5.5.2.2 Balance of defaulters
- Customers that defaulted on their credit card payments (Default = Yes) and the average Balance that the customer had remaining on their credit card after making their monthly payment. 14
bwplot(Default$default~Default$balance, horizontal = TRUE,
main='Balance of Credit Card Defaulters',
xlab='Balance($)', ylab='Default',
par.settings = list(
plot.symbol = list(col= c("black", "black")),
box.rectangle = list(col= c("blue", "red")),
box.umbrella = list(col= c("blue", "red")),
box.dot = list(col= c("blue", "red"))))
Another quantitative variable in the credit card dataset is Balance - the average balance that the customer had remaining on their credit card account after making their monthly payment. The side-by-side boxplots show that the distributions of Balance for defaulters and non-defaulters are very different.The median for defaulters is much larger than the median for non-defaulters,the IQRs do not overlap and outliers were present in both groups.Unsurprisingly, customers with larger credit card balances in these data were more likely to default on their monthly payments.

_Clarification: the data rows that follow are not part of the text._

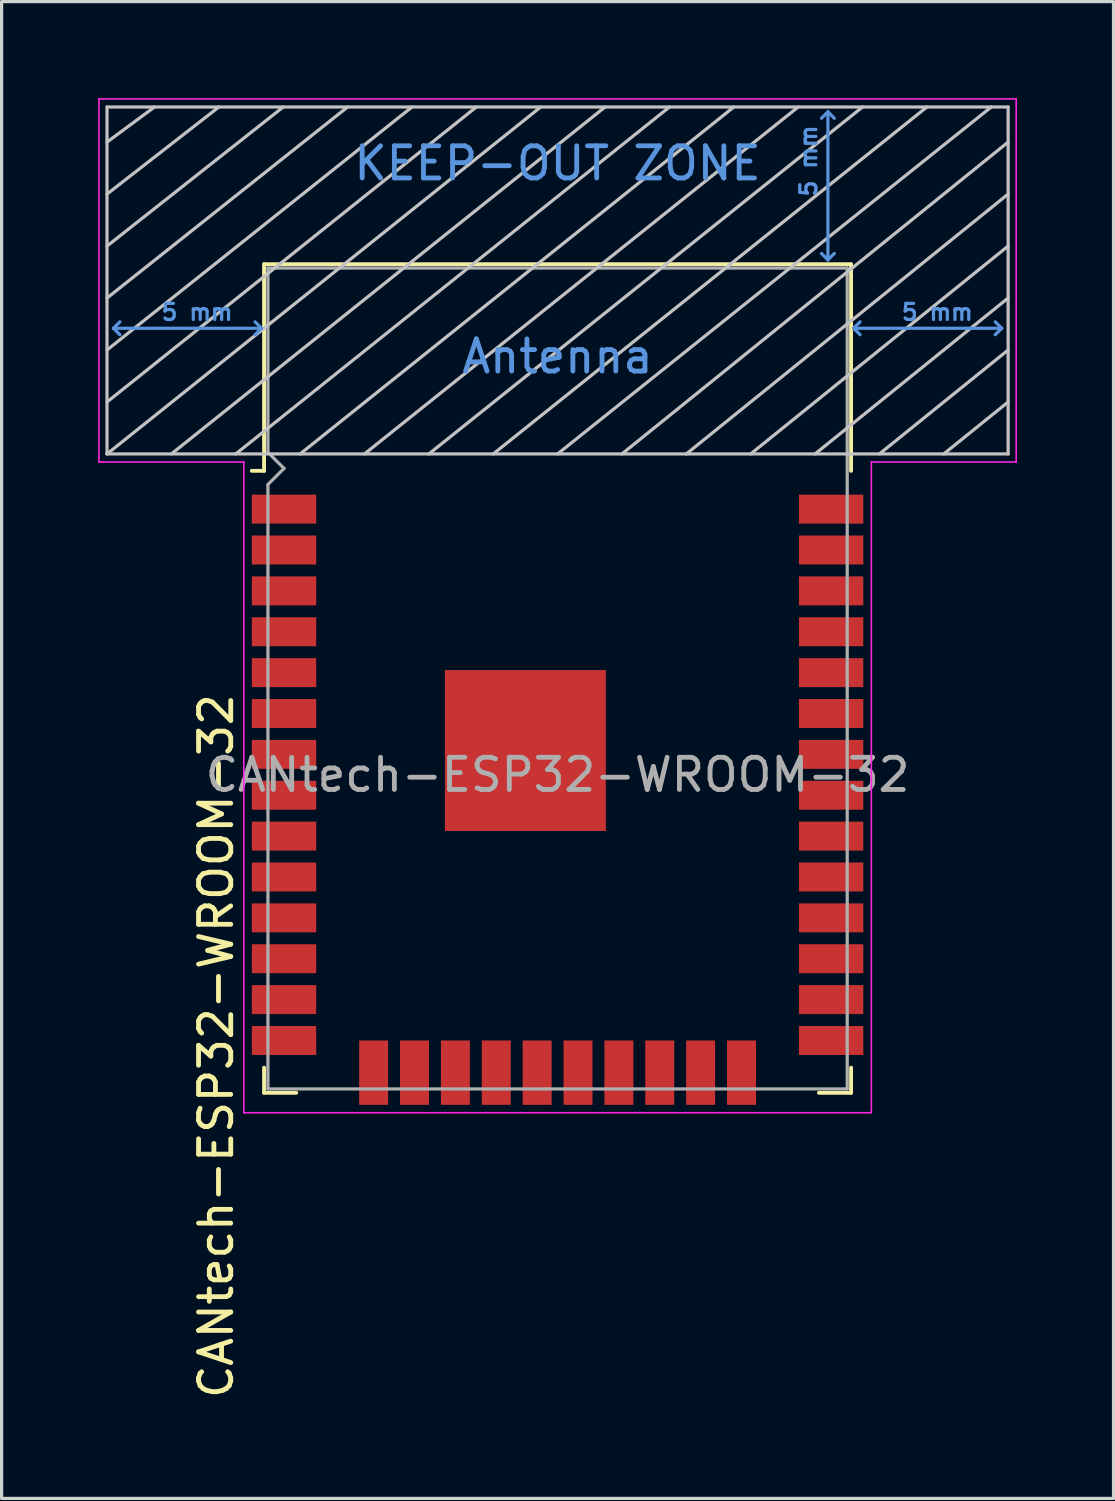
<source format=kicad_pcb>
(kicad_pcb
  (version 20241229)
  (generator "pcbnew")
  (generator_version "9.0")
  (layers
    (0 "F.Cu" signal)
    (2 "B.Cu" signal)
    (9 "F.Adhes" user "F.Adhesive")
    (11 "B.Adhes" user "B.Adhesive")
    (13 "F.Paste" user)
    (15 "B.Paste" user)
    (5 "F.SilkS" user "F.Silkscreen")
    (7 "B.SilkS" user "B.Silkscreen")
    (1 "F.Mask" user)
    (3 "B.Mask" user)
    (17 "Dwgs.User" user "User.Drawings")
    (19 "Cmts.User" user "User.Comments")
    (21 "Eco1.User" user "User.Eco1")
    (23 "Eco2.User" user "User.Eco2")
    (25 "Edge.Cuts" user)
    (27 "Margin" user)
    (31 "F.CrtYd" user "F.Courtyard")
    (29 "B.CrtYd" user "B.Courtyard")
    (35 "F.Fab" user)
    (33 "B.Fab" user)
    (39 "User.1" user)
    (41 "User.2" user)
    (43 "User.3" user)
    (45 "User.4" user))
  (footprint "CANtech-ESP32-WROOM-32"
    (layer "F.Cu")
    (at 14.275 21.025)
    (property "Reference" "CANtech-ESP32-WROOM-32" (at -10.61 8.43 90) (layer "F.SilkS") (effects (font (size 1 1) (thickness 0.15))))
    (attr smd)
    (fp_line (start -9.12 -15.865) (end -9.12 -9.445) (stroke (width 0.12) (type solid)) (layer "F.SilkS"))
    (fp_line (start -9.12 -15.865) (end 9.12 -15.865) (stroke (width 0.12) (type solid)) (layer "F.SilkS"))
    (fp_line (start -9.12 -9.445) (end -9.5 -9.445) (stroke (width 0.12) (type solid)) (layer "F.SilkS"))
    (fp_line (start -9.12 9.1) (end -9.12 9.88) (stroke (width 0.12) (type solid)) (layer "F.SilkS"))
    (fp_line (start -9.12 9.88) (end -8.12 9.88) (stroke (width 0.12) (type solid)) (layer "F.SilkS"))
    (fp_line (start 9.12 -15.865) (end 9.12 -9.445) (stroke (width 0.12) (type solid)) (layer "F.SilkS"))
    (fp_line (start 9.12 9.1) (end 9.12 9.88) (stroke (width 0.12) (type solid)) (layer "F.SilkS"))
    (fp_line (start 9.12 9.88) (end 8.12 9.88) (stroke (width 0.12) (type solid)) (layer "F.SilkS"))
    (fp_line (start -14 -9.97) (end -14 -20.75) (stroke (width 0.1) (type solid)) (layer "Dwgs.User"))
    (fp_line (start -12.525 -20.75) (end -14 -19.66) (stroke (width 0.1) (type solid)) (layer "Dwgs.User"))
    (fp_line (start -10.525 -20.75) (end -14 -18.045) (stroke (width 0.1) (type solid)) (layer "Dwgs.User"))
    (fp_line (start -8.525 -20.75) (end -14 -16.43) (stroke (width 0.1) (type solid)) (layer "Dwgs.User"))
    (fp_line (start -8 -9.97) (end 5.475 -20.75) (stroke (width 0.1) (type solid)) (layer "Dwgs.User"))
    (fp_line (start -6.525 -20.75) (end -14 -14.815) (stroke (width 0.1) (type solid)) (layer "Dwgs.User"))
    (fp_line (start -4.525 -20.75) (end -14 -13.2) (stroke (width 0.1) (type solid)) (layer "Dwgs.User"))
    (fp_line (start -2.525 -20.75) (end -14 -11.585) (stroke (width 0.1) (type solid)) (layer "Dwgs.User"))
    (fp_line (start -0.525 -20.75) (end -14 -9.97) (stroke (width 0.1) (type solid)) (layer "Dwgs.User"))
    (fp_line (start 1.475 -20.75) (end -12 -9.97) (stroke (width 0.1) (type solid)) (layer "Dwgs.User"))
    (fp_line (start 3.475 -20.75) (end -10 -9.97) (stroke (width 0.1) (type solid)) (layer "Dwgs.User"))
    (fp_line (start 7.475 -20.75) (end -6 -9.97) (stroke (width 0.1) (type solid)) (layer "Dwgs.User"))
    (fp_line (start 9.475 -20.75) (end -4 -9.97) (stroke (width 0.1) (type solid)) (layer "Dwgs.User"))
    (fp_line (start 11.475 -20.75) (end -2 -9.97) (stroke (width 0.1) (type solid)) (layer "Dwgs.User"))
    (fp_line (start 13.475 -20.75) (end 0 -9.97) (stroke (width 0.1) (type solid)) (layer "Dwgs.User"))
    (fp_line (start 14 -20.75) (end -14 -20.75) (stroke (width 0.1) (type solid)) (layer "Dwgs.User"))
    (fp_line (start 14 -19.66) (end 2 -9.97) (stroke (width 0.1) (type solid)) (layer "Dwgs.User"))
    (fp_line (start 14 -18.045) (end 4 -9.97) (stroke (width 0.1) (type solid)) (layer "Dwgs.User"))
    (fp_line (start 14 -16.43) (end 6 -9.97) (stroke (width 0.1) (type solid)) (layer "Dwgs.User"))
    (fp_line (start 14 -14.815) (end 8 -9.97) (stroke (width 0.1) (type solid)) (layer "Dwgs.User"))
    (fp_line (start 14 -13.2) (end 10 -9.97) (stroke (width 0.1) (type solid)) (layer "Dwgs.User"))
    (fp_line (start 14 -11.585) (end 12 -9.97) (stroke (width 0.1) (type solid)) (layer "Dwgs.User"))
    (fp_line (start 14 -9.97) (end -14 -9.97) (stroke (width 0.1) (type solid)) (layer "Dwgs.User"))
    (fp_line (start 14 -9.97) (end 14 -20.75) (stroke (width 0.1) (type solid)) (layer "Dwgs.User"))
    (fp_line (start -13.8 -13.875) (end -13.6 -14.075) (stroke (width 0.1) (type solid)) (layer "Cmts.User"))
    (fp_line (start -13.8 -13.875) (end -13.6 -13.675) (stroke (width 0.1) (type solid)) (layer "Cmts.User"))
    (fp_line (start -13.8 -13.875) (end -9.2 -13.875) (stroke (width 0.1) (type solid)) (layer "Cmts.User"))
    (fp_line (start -9.2 -13.875) (end -9.4 -14.075) (stroke (width 0.1) (type solid)) (layer "Cmts.User"))
    (fp_line (start -9.2 -13.875) (end -9.4 -13.675) (stroke (width 0.1) (type solid)) (layer "Cmts.User"))
    (fp_line (start 8.4 -20.6) (end 8.2 -20.4) (stroke (width 0.1) (type solid)) (layer "Cmts.User"))
    (fp_line (start 8.4 -20.6) (end 8.6 -20.4) (stroke (width 0.1) (type solid)) (layer "Cmts.User"))
    (fp_line (start 8.4 -16) (end 8.2 -16.2) (stroke (width 0.1) (type solid)) (layer "Cmts.User"))
    (fp_line (start 8.4 -16) (end 8.4 -20.6) (stroke (width 0.1) (type solid)) (layer "Cmts.User"))
    (fp_line (start 8.4 -16) (end 8.6 -16.2) (stroke (width 0.1) (type solid)) (layer "Cmts.User"))
    (fp_line (start 9.2 -13.875) (end 9.4 -14.075) (stroke (width 0.1) (type solid)) (layer "Cmts.User"))
    (fp_line (start 9.2 -13.875) (end 9.4 -13.675) (stroke (width 0.1) (type solid)) (layer "Cmts.User"))
    (fp_line (start 9.2 -13.875) (end 13.8 -13.875) (stroke (width 0.1) (type solid)) (layer "Cmts.User"))
    (fp_line (start 13.8 -13.875) (end 13.6 -14.075) (stroke (width 0.1) (type solid)) (layer "Cmts.User"))
    (fp_line (start 13.8 -13.875) (end 13.6 -13.675) (stroke (width 0.1) (type solid)) (layer "Cmts.User"))
    (fp_line (start -14.25 -21) (end -14.25 -9.72) (stroke (width 0.05) (type solid)) (layer "F.CrtYd"))
    (fp_line (start -14.25 -21) (end 14.25 -21) (stroke (width 0.05) (type solid)) (layer "F.CrtYd"))
    (fp_line (start -14.25 -9.72) (end -9.75 -9.72) (stroke (width 0.05) (type solid)) (layer "F.CrtYd"))
    (fp_line (start -9.75 10.5) (end -9.75 -9.72) (stroke (width 0.05) (type solid)) (layer "F.CrtYd"))
    (fp_line (start -9.75 10.5) (end 9.75 10.5) (stroke (width 0.05) (type solid)) (layer "F.CrtYd"))
    (fp_line (start 9.75 -9.72) (end 9.75 10.5) (stroke (width 0.05) (type solid)) (layer "F.CrtYd"))
    (fp_line (start 9.75 -9.72) (end 14.25 -9.72) (stroke (width 0.05) (type solid)) (layer "F.CrtYd"))
    (fp_line (start 14.25 -21) (end 14.25 -9.72) (stroke (width 0.05) (type solid)) (layer "F.CrtYd"))
    (fp_line (start -9 -15.745) (end -9 -10.02) (stroke (width 0.1) (type solid)) (layer "F.Fab"))
    (fp_line (start -9 -15.745) (end 9 -15.745) (stroke (width 0.1) (type solid)) (layer "F.Fab"))
    (fp_line (start -9 -9.02) (end -9 9.76) (stroke (width 0.1) (type solid)) (layer "F.Fab"))
    (fp_line (start -9 -9.02) (end -8.5 -9.52) (stroke (width 0.1) (type solid)) (layer "F.Fab"))
    (fp_line (start -9 9.76) (end 9 9.76) (stroke (width 0.1) (type solid)) (layer "F.Fab"))
    (fp_line (start -8.5 -9.52) (end -9 -10.02) (stroke (width 0.1) (type solid)) (layer "F.Fab"))
    (fp_line (start 9 9.76) (end 9 -15.745) (stroke (width 0.1) (type solid)) (layer "F.Fab"))
    (fp_text user "5 mm" (at -11.2 -14.375 0) (layer "Cmts.User") (effects (font (size 0.5 0.5) (thickness 0.1))))
    (fp_text user "5 mm" (at 7.8 -19.075 90) (layer "Cmts.User") (effects (font (size 0.5 0.5) (thickness 0.1))))
    (fp_text user "Antenna" (at 0 -13 0) (layer "Cmts.User") (effects (font (size 1 1) (thickness 0.15))))
    (fp_text user "5 mm" (at 11.8 -14.375 0) (layer "Cmts.User") (effects (font (size 0.5 0.5) (thickness 0.1))))
    (fp_text user "KEEP-OUT ZONE" (at 0 -19 0) (layer "Cmts.User") (effects (font (size 1 1) (thickness 0.15))))
    (fp_text user "${REFERENCE}" (at 0 0 0) (layer "F.Fab") (effects (font (size 1 1) (thickness 0.15))))
    (pad "1" smd rect (at -8.5 -8.255) (size 2 0.9) (layers "F.Cu" "F.Mask" "F.Paste"))
    (pad "2" smd rect (at -8.5 -6.985) (size 2 0.9) (layers "F.Cu" "F.Mask" "F.Paste"))
    (pad "3" smd rect (at -8.5 -5.715) (size 2 0.9) (layers "F.Cu" "F.Mask" "F.Paste"))
    (pad "4" smd rect (at -8.5 -4.445) (size 2 0.9) (layers "F.Cu" "F.Mask" "F.Paste"))
    (pad "5" smd rect (at -8.5 -3.175) (size 2 0.9) (layers "F.Cu" "F.Mask" "F.Paste"))
    (pad "6" smd rect (at -8.5 -1.905) (size 2 0.9) (layers "F.Cu" "F.Mask" "F.Paste"))
    (pad "7" smd rect (at -8.5 -0.635) (size 2 0.9) (layers "F.Cu" "F.Mask" "F.Paste"))
    (pad "8" smd rect (at -8.5 0.635) (size 2 0.9) (layers "F.Cu" "F.Mask" "F.Paste"))
    (pad "9" smd rect (at -8.5 1.905) (size 2 0.9) (layers "F.Cu" "F.Mask" "F.Paste"))
    (pad "10" smd rect (at -8.5 3.175) (size 2 0.9) (layers "F.Cu" "F.Mask" "F.Paste"))
    (pad "11" smd rect (at -8.5 4.445) (size 2 0.9) (layers "F.Cu" "F.Mask" "F.Paste"))
    (pad "12" smd rect (at -8.5 5.715) (size 2 0.9) (layers "F.Cu" "F.Mask" "F.Paste"))
    (pad "13" smd rect (at -8.5 6.985) (size 2 0.9) (layers "F.Cu" "F.Mask" "F.Paste"))
    (pad "14" smd rect (at -8.5 8.255) (size 2 0.9) (layers "F.Cu" "F.Mask" "F.Paste"))
    (pad "15" smd rect (at -5.715 9.255 90) (size 2 0.9) (layers "F.Cu" "F.Mask" "F.Paste"))
    (pad "16" smd rect (at -4.445 9.255 90) (size 2 0.9) (layers "F.Cu" "F.Mask" "F.Paste"))
    (pad "17" smd rect (at -3.175 9.255 90) (size 2 0.9) (layers "F.Cu" "F.Mask" "F.Paste"))
    (pad "18" smd rect (at -1.905 9.255 90) (size 2 0.9) (layers "F.Cu" "F.Mask" "F.Paste"))
    (pad "19" smd rect (at -0.635 9.255 90) (size 2 0.9) (layers "F.Cu" "F.Mask" "F.Paste"))
    (pad "20" smd rect (at 0.635 9.255 90) (size 2 0.9) (layers "F.Cu" "F.Mask" "F.Paste"))
    (pad "21" smd rect (at 1.905 9.255 90) (size 2 0.9) (layers "F.Cu" "F.Mask" "F.Paste"))
    (pad "22" smd rect (at 3.175 9.255 90) (size 2 0.9) (layers "F.Cu" "F.Mask" "F.Paste"))
    (pad "23" smd rect (at 4.445 9.255 90) (size 2 0.9) (layers "F.Cu" "F.Mask" "F.Paste"))
    (pad "24" smd rect (at 5.715 9.255 90) (size 2 0.9) (layers "F.Cu" "F.Mask" "F.Paste"))
    (pad "25" smd rect (at 8.5 8.255) (size 2 0.9) (layers "F.Cu" "F.Mask" "F.Paste"))
    (pad "26" smd rect (at 8.5 6.985) (size 2 0.9) (layers "F.Cu" "F.Mask" "F.Paste"))
    (pad "27" smd rect (at 8.5 5.715) (size 2 0.9) (layers "F.Cu" "F.Mask" "F.Paste"))
    (pad "28" smd rect (at 8.5 4.445) (size 2 0.9) (layers "F.Cu" "F.Mask" "F.Paste"))
    (pad "29" smd rect (at 8.5 3.175) (size 2 0.9) (layers "F.Cu" "F.Mask" "F.Paste"))
    (pad "30" smd rect (at 8.5 1.905) (size 2 0.9) (layers "F.Cu" "F.Mask" "F.Paste"))
    (pad "31" smd rect (at 8.5 0.635) (size 2 0.9) (layers "F.Cu" "F.Mask" "F.Paste"))
    (pad "32" smd rect (at 8.5 -0.635) (size 2 0.9) (layers "F.Cu" "F.Mask" "F.Paste"))
    (pad "33" smd rect (at 8.5 -1.905) (size 2 0.9) (layers "F.Cu" "F.Mask" "F.Paste"))
    (pad "34" smd rect (at 8.5 -3.175) (size 2 0.9) (layers "F.Cu" "F.Mask" "F.Paste"))
    (pad "35" smd rect (at 8.5 -4.445) (size 2 0.9) (layers "F.Cu" "F.Mask" "F.Paste"))
    (pad "36" smd rect (at 8.5 -5.715) (size 2 0.9) (layers "F.Cu" "F.Mask" "F.Paste"))
    (pad "37" smd rect (at 8.5 -6.985) (size 2 0.9) (layers "F.Cu" "F.Mask" "F.Paste"))
    (pad "38" smd rect (at 8.5 -8.255) (size 2 0.9) (layers "F.Cu" "F.Mask" "F.Paste"))
    (pad "39" smd rect (at -1 -0.755) (size 5 5) (layers "F.Cu" "F.Mask" "F.Paste")))
  (gr_rect
    (start -3 -3)
    (end 31.55 43.509)
    (stroke (width 0.1) (type default))
    (fill no)
    (layer "Edge.Cuts")))
</source>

5.5.2.3 Income of students non-students
- Side-by-side histograms allow us to compare the shape, central tendency, and the variability of the students or non-students based on their Income.15
histogram(Default$student~Default$income|Default$student, type='count',
xlab='Income($)', main='Income of Students and non-students',
ylab='Count',
breaks=seq(0,80000,1250), layout=c(1,2),right=FALSE)
Another categorical variable in the credit card dataset is Student – whether the credit carder holder is a student or not (Student = Yes or Student = No).The side-by-side histograms show that the distributions of annual income for students and non-students are different, but they do have similar shapes(both are symmetric and bell-shaped). Students tended to have lower annual incomes with less spread (smaller standard deviation) than non-students for these data.
5.5.3 Tea and Immune System
- Participants were randomised to drink five or six cups of either tea or coffee everyday for two weeks(both drinks have caffeine but only tea has L-theanine) Kamath et al. (2003)
- After two weeks, blood samples were exposed to an antigen, and production of interfereon gamma(immune system response) was measured
- Explanatory variable: tea or coffee
- Response variable: measure of interferon gamma
ImmuneTea$Drink <- factor(ImmuneTea$Drink , levels=c("Tea", "Coffee"))
bwplot(ImmuneTea$Drink~ImmuneTea$InterferonGamma,
xlab='Interferon Gamma', main='Tea and Immune system',
scales=list(x=list(at=seq(0,60,5))),
par.settings = list(box.rectangle = list(col= c("green", "brown"),
fill= c("green", "brown"),
alpha=0.2),
box.umbrella = list(col= c("green", "brown")),
box.dot = list(col= c("green", "brown"))),
horizontal = TRUE)
From the side-by-side box plots, we see that there is a difference between the distributions of Interferon Gamma for coffee and tea drinkers. Half of the coffee drinkers have Interferon Gamma levels less than 15 compared to only 25% of the tea drinkers. Furthermore, more than half of the tea drinkers have Interferon Gamma values above what’s considered an outlier for coffee drinkers. It looks like tea drinkers do have higher levels of interferon gamma. However, to test claims like this, we need to use formal statistical tests, which will be covered later in STAT101.